Kondisi ini bisa menjadi pemicu arus modal masuk ke Indonesia dalam beberapa bulan mendatang. Momentum ini dipandang strategis bagi pasar domestik untuk menguat lebih lanjut seiring membaiknya kondisi makro global.

Hendra menilai, investor global saat ini mulai melakukan rotasi portofolio, mengalihkan fokus dari aset defensif ke emerging market.

"Kondisi ini akan semakin memperkuat argumen bahwa emerging market seperti Indonesia akan menjadi tujuan utama aliran modal global dalam beberapa bulan mendatang,” ujar Hendra.

Teknikal Kuat, Sektor Industri dan Energi Jadi Motor Penggerak

Secara teknikal, IHSG mencatat penguatan 0,96% ke level 6.897 dengan partisipasi pasar yang meningkat, didukung nilai transaksi sebesar Rp14,85 triliun.

"Level 6.840 saat ini menjadi support kuat, seiring dengan rendahnya volatilitas dalam beberapa sesi terakhir, sedangkan 6.956 menjadi resistance kunci yang jika berhasil ditembus akan membuka jalan bagi penguatan menuju 7.000," ulas Hendra.

Ia menambahkan, sentimen rotasi sektoral sudah terlihat dari menguatnya sektor basic industry dan consumer cyclicals. Saham-saham berbasis industrialisasi dan energi kini menjadi primadona, menandai pergeseran dana dari sektor defensif ke sektor siklikal dan komoditas.

"Saham-saham seperti ANTM, ENRG, BRPT menjadi penopang utama penguatan, menunjukkan sinyal awal bahwa investor mulai kembali melirik saham-saham yang berhubungan erat dengan tema hilirisasi, energi transisi, dan industrialisasi,” ujar dia.

Market breadth yang mencatat 357 saham naik vs 246 saham turun menjadi sinyal positif lainnya bahwa kepercayaan pelaku pasar mulai pulih. Dengan konstelasi seperti ini, arah penguatan indeks berpotensi berlanjut jika sentimen eksternal tetap kondusif dan dukungan teknikal terjaga.

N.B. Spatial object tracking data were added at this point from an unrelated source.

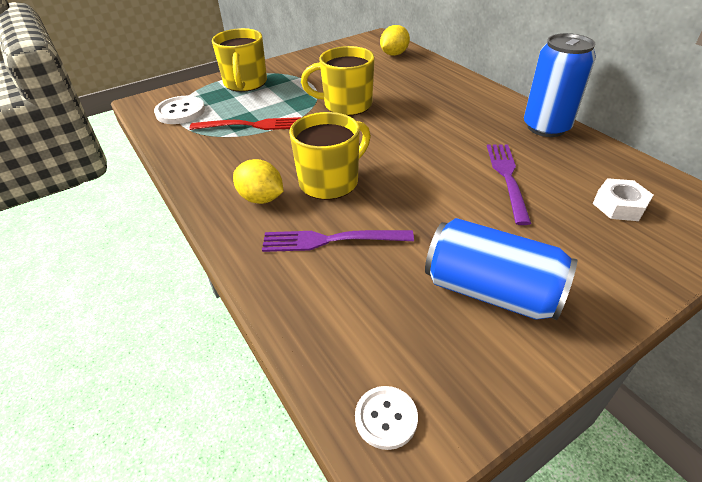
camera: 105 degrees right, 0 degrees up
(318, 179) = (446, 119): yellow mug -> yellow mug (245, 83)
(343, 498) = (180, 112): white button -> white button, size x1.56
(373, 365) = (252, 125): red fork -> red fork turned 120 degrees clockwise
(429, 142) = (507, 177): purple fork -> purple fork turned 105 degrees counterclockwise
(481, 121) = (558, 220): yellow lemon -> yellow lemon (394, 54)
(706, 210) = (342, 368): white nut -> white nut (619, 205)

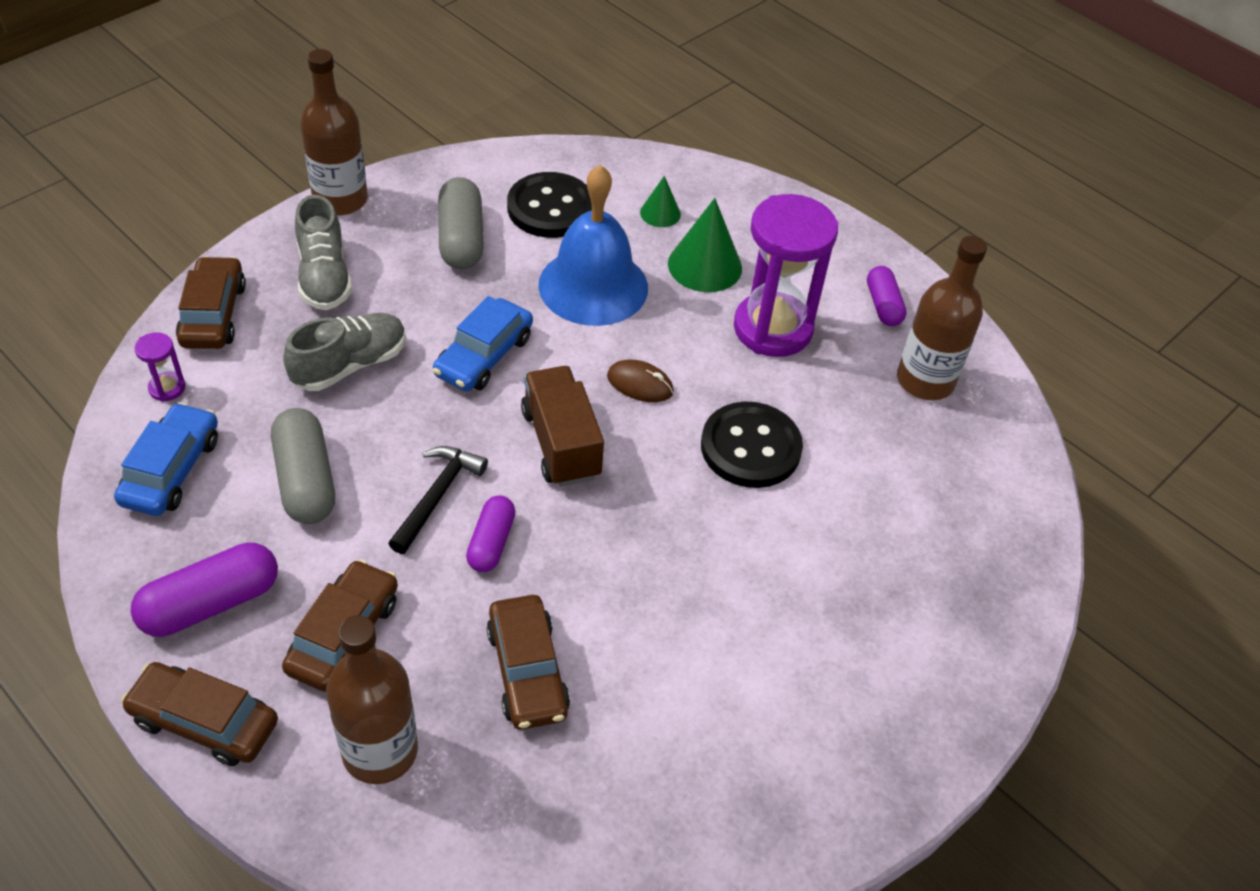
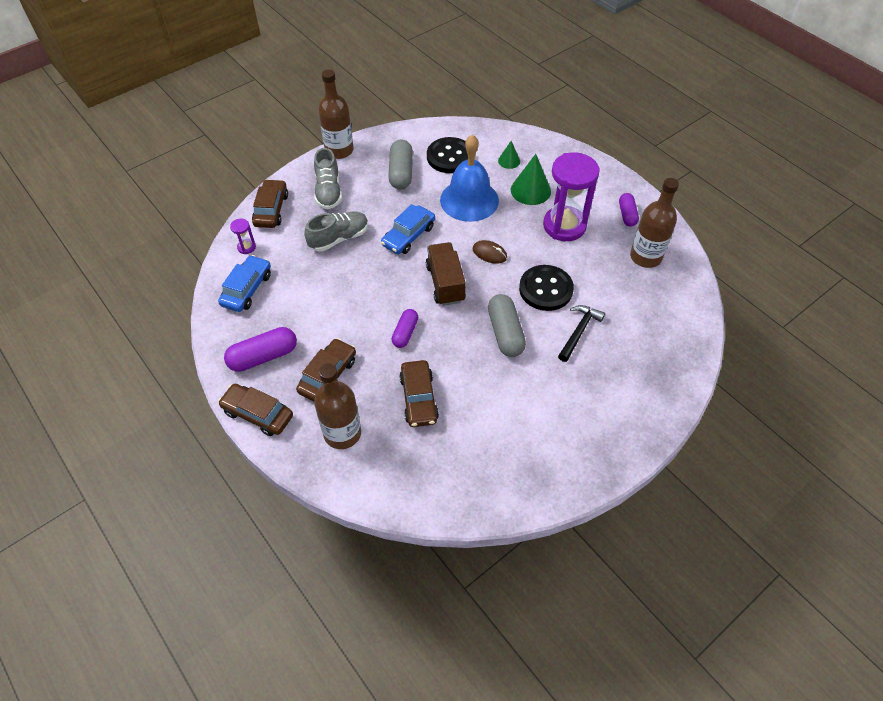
camera: 10 degrees right, 5 degrees up
(305, 480) = (313, 297): grey capsule -> grey capsule (505, 333)
(437, 496) = (379, 308): black hammer -> black hammer (579, 331)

PGEO, MBMA, dan TPIA Jadi Jawara Baru

Tiga saham yang kini menjadi sorotan pasar adalah PGEO, MBMA, dan TPIA, yang mendapat katalis kuat dari kemitraan strategis dengan INA dan Danantara. PGEO misalnya, baru saja menandatangani MoU dengan Danantara untuk pengembangan kapasitas panas bumi hingga 3.000 MW.

"PGEO mempertegas perannya sebagai tulang punggung transisi energi nasional,” ujar Hendra.

Sementara itu, saham MBMA juga mengamankan kerja sama strategis proyek HPAL dengan Huayou dan CATL, yang memperkuat rantai pasok baterai kendaraan listrik Indonesia.

Saham MBMA pun dibidik menuju Rp 480 seiring penguatan posisinya di ekosistem nikel nasional. Di sisi lain, TPIA menggandeng INA dan Danantara dalam proyek Chlor-Alkali dan EDC senilai USD 800 juta untuk memperkuat kapasitas bahan baku industri kimia dan energi nasional.

Hendra menekankan, keterlibatan INA dan Danantara bukan hanya sekedar dukungan jangka pendek, tetapi bagian dari strategi industrialisasi jangka panjang pemerintah.

"Kombinasi prospek pertumbuhan fundamental, sentimen positif global, dan positioning strategis dalam agenda hilirisasi membuat saham-saham seperti PGEO, MBMA, dan TPIA berpotensi menjadi pemimpin dalam fase akumulasi pasar berikutnya," ujar dia.

Disclaimer: Setiap keputusan investasi ada di tangan pembaca. Pelajari dan analisis sebelum membeli dan menjual saham. Liputan6.com tidak bertanggung jawab atas keuntungan dan kerugian yang timbul dari keputusan investasi.